The brand new settlement will be certain that the digital operators may have entry to a alternative of three scaled wholesale rivals, they added.

Ahmed Essam, CEO of European Markets at Vodafone stated: “With this settlement and our merger with Three, we’ll remodel the cellular expertise for over 50 million clients within the U.Ok. for the long-term, offering vital community enhancements together with extra alternative, higher high quality and better protection throughout the nation.”

“These advantages lengthen to each retail and wholesale MVNO clients. The proposed merger, along with this settlement, will enhance competitors by establishing a robust third participant within the U.Ok. cellular market and can enhance the stability of spectrum holdings, leveling the taking part in subject between the UK’s cellular operators,” he added.

Lutz Schüler, CEO of Virgin Media O2 stated: “We’re extending and bolstering components of our present community sharing association, whereas additionally making certain there’s a strong, balanced and purposeful construction in place for the long-term ought to Vodafone and Three’s proposed merger achieve consent. We imagine that this new settlement addresses the problems now we have voiced and the CMA outlined in its preliminary determination, and can now proceed our engagement with the regulator on this spirit.”

The telcos famous that the brand new settlement contains plans for Virgin Media O2 to buy spectrum at market worth from the merged entity, growing their present holding, including that the settlement reduces the present imbalances in spectrum holding between the U.Ok.’s cellular community operators. 

Vodafone and Three UK had lately stated that the latest determination by the U.Ok.’s Competitors and Markets Authority (CMA) to hold out a brand new in-depth evaluation of their proposed merger was consistent with the anticipated timeframe for completion of the transaction.

Final yr, Vodafone UK, which is owned by Vodafone Group and Three UK, owned by CK Hutchison Holdings, had introduced a brand new three way partnership settlement that will deliver their operations beneath a single community supplier. Below the phrases of the proposed merger, Vodafone will personal 51% of the brand new entity whereas Hutchison Group will personal 49%.

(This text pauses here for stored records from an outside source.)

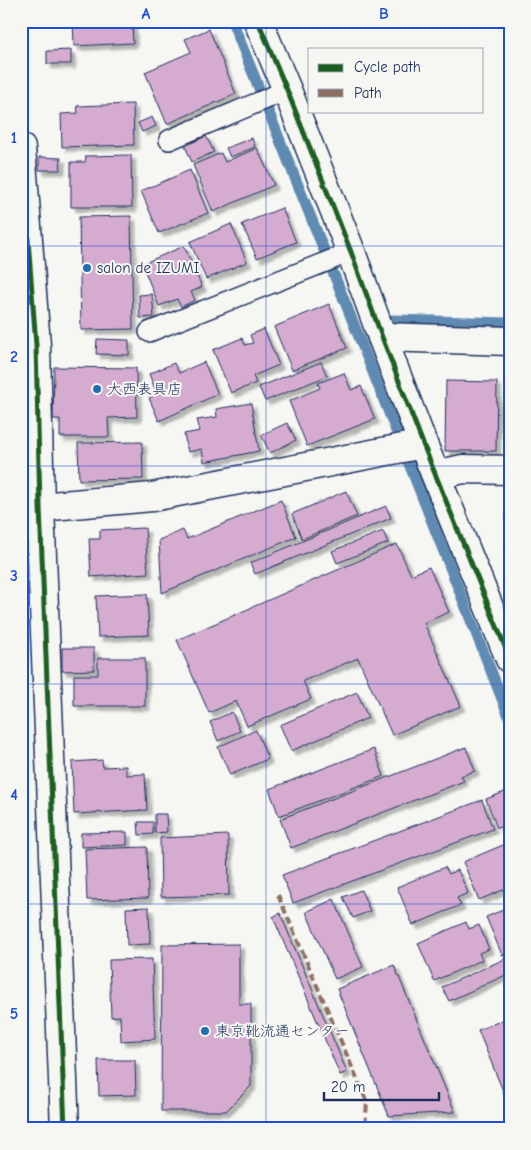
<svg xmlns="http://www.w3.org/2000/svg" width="531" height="1150" viewBox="0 0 531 1150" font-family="'Comic Neue','Klee One',sans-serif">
  <defs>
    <filter id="shadow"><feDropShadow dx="4.5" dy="4.5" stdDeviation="1" flood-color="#0004"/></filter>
  </defs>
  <rect width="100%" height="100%" fill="#f6f6f2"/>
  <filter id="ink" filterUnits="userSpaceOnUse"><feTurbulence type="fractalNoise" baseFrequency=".02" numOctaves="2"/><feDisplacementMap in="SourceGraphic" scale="10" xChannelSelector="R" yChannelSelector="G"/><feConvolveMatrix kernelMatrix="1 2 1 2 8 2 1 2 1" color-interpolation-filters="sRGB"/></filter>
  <g filter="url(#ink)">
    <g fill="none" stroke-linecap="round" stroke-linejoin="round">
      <g stroke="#5f8bb3" stroke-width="11">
        <polyline points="232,21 357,332 510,719"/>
        <polyline points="392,320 510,323"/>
      </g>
    </g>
    <g fill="#d6abd0" stroke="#1b2f5e" filter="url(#shadow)">
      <polygon points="73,21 132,21 133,43 74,46"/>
      <polygon points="209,29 236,94 167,124 145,72 191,52 185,39"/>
      <polygon points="71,50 71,64 47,64 47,51"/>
      <polygon points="133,104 134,145 62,147 61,114 78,113 77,106"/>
      <polygon points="152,117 156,126 142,132 138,123"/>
      <polygon points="206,136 214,152 192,162 185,146"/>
      <polygon points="252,138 255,147 230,157 226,148"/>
      <polygon points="257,148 274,185 213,212 193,165 221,153 225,162"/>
      <polygon points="131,155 132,207 71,207 71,162 85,162 86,156"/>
      <polygon points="39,157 61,158 60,170 39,170"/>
      <polygon points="190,170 208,213 159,233 141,191"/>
      <polygon points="282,208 296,242 257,258 242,224"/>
      <polygon points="131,216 133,329 81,330 79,217"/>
      <polygon points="231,224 247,262 206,279 190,242"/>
      <polygon points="184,246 202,287 191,292 195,300 181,307 177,299 159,306 142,264"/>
      <polygon points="152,294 154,317 140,318 139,295"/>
      <polygon points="329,304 347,348 292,370 274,327"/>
      <polygon points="264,329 279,365 253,376 256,383 231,393 213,350 242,338 245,345 253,343 250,335"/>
      <polygon points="97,339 129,340 129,355 96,354"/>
      <polygon points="204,362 218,394 159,421 149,398 157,394 149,374 174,363 179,373"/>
      <polygon points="321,362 327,376 265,401 259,387"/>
      <polygon points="54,367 136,368 137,417 108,418 109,437 60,437 60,419 53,419"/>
      <polygon points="344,373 351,390 361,386 375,419 307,446 289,401 320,388 318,383"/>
      <polygon points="446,381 497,382 496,451 445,451"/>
      <polygon points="251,403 259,451 204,462 202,449 188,452 184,434 200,431 197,420 217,417 216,409"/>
      <polygon points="287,423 296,440 270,453 261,435"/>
      <polygon points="142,442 143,479 79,480 78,443"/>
      <polygon points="346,491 357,516 302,539 292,514"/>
      <polygon points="281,500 296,537 162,593 159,540 183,530 187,539"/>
      <polygon points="386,506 391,518 255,574 250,563"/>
      <polygon points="506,513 510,513 510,564 505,563"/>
      <polygon points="145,528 148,573 91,577 89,539 100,539 100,530"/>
      <polygon points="383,531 388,543 337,563 332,551"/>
      <polygon points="397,544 411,575 429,567 449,612 424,623 461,706 392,735 358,658 303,681 311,699 247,726 236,701 209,713 177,640"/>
      <polygon points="147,594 149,635 98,637 96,596"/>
      <polygon points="62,648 94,648 94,670 62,671"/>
      <polygon points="98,658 145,658 145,706 74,706 74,675 98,675"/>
      <polygon points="357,692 368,718 291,751 280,725"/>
      <polygon points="232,712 240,731 218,741 210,722"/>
      <polygon points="256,730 268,759 230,775 218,747"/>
      <polygon points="466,747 475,771 461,776 464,781 291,848 280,819"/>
      <polygon points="374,749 384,776 279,816 269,789"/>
      <polygon points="102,760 103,767 126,766 126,775 145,774 147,810 74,814 72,762"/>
      <polygon points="510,790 510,824 497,828 486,799"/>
      <polygon points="482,800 493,829 293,903 282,875"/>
      <polygon points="155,814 166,814 167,832 155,833"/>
      <polygon points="138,822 153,822 153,834 139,835"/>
      <polygon points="127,832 127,845 81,847 81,833"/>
      <polygon points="228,835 229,895 161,897 160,838"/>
      <polygon points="510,842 510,887 479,900 463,862"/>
      <polygon points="147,847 148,898 87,900 85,849"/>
      <polygon points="445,867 449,874 458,870 468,893 457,898 461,905 413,925 397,887"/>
      <polygon points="361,890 370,911 353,918 343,897"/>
      <polygon points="334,899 363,967 335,979 306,912"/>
      <polygon points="149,907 150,944 127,945 126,908"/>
      <polygon points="510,907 510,952 502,955 486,917"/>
      <polygon points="280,913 347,1072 340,1075 273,917"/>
      <polygon points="466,922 469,929 479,925 489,949 479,953 482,960 434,981 418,943"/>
      <polygon points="239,944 239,1004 251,1004 251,1086 226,1111 161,1111 162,945"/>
      <polygon points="507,958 510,964 510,973 449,1001 442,987"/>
      <polygon points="152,959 155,1039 121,1041 120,1016 111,1017 109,960"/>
      <polygon points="394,965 455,1112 389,1116 337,989"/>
      <polygon points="510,1017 510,1108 478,1030"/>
      <polygon points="98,1060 135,1060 136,1095 99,1096"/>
    </g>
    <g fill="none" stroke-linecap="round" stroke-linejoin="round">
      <g stroke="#1b2f5e" stroke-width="22">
        <g id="lane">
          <polyline points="169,140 287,90"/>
          <polyline points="149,332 351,252"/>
        </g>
      </g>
      <g stroke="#1b2f5e" stroke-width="31">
        <g id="street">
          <polyline points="258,21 287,90 351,252 382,337 423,444 510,659"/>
          <polyline points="21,148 36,345 40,507 65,1129"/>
          <polyline points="382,337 510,341"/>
          <polyline points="436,475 463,469 510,470"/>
          <polyline points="40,507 152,497 423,444"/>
        </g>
      </g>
      <use href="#lane" stroke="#f6f6f2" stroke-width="19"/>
      <use href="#street" stroke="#f6f6f2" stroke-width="28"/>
      <polyline stroke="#8d6e63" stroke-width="4" stroke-dasharray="8 4" stroke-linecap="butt" points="278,895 367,1102 365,1129"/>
      <g stroke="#f6f6f2" stroke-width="8">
        <g id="cycleway">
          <polyline points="258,21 287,90 351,252 382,337 423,444 510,659"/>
          <polyline points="21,148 36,345 40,507 65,1129"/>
        </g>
      </g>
      <use href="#cycleway" stroke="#1b5e20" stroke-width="5"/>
    </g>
  </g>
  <path fill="none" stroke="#1d4ed8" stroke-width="1" stroke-opacity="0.55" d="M 266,21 L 266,1129M 21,246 L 510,246M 21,466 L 510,466M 21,684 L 510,684M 21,904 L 510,904"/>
  <g fill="#1f6fb2" stroke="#f6f6f2" stroke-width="2">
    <circle cx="87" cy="268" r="5"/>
    <circle cx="97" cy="389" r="5"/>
    <circle cx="205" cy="1031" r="5"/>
  </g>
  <g text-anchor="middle" stroke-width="4" stroke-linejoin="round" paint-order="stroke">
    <g font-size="15" fill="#1b2f5e" stroke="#f6f6f2" text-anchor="start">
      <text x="97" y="273">salon de IZUMI</text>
      <text x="107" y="394">大西表具店</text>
      <text x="215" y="1036">東京靴流通センター</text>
    </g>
  </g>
  <rect width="531" height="1150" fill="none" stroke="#f6f6f2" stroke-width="55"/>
  <rect x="308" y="48" width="175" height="65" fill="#f6f6f2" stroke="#9ea6b7"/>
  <rect x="318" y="64" width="25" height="8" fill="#1b5e20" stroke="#9ea6b7"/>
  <text x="354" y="72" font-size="15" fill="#1b2f5e">Cycle path</text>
  <rect x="318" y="89" width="25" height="8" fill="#8d6e63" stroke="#9ea6b7"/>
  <text x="354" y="98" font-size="15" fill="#1b2f5e">Path</text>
  <path d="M324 1092v8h115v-8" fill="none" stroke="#1b2f5e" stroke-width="2.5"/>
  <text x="331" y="1092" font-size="15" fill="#1b2f5e" stroke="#f6f6f2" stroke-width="4" paint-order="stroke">20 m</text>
  <rect x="28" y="28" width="476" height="1094" fill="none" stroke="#1d4ed8" stroke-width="2"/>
  <g font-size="16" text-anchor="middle" font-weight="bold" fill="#1d4ed8">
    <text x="146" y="19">A</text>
    <text x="384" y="19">B</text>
    <text x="14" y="143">1</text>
    <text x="14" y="362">2</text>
    <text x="14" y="581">3</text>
    <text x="14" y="800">4</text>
    <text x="14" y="1019">5</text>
  </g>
</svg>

The CMA lately highlighted that it has issues that the deal may result in cellular clients dealing with increased costs and decreased high quality.

The CMA launched the preliminary part of an antitrust investigation in January after the entity was notified by the 2 carriers concerning the proposed merger. This preliminary evaluation is designed to establish whether or not the deal might result in a “substantial lessening of competitors” and subsequently requires an in-depth, part 2 investigation, which had been already launched by the regulator.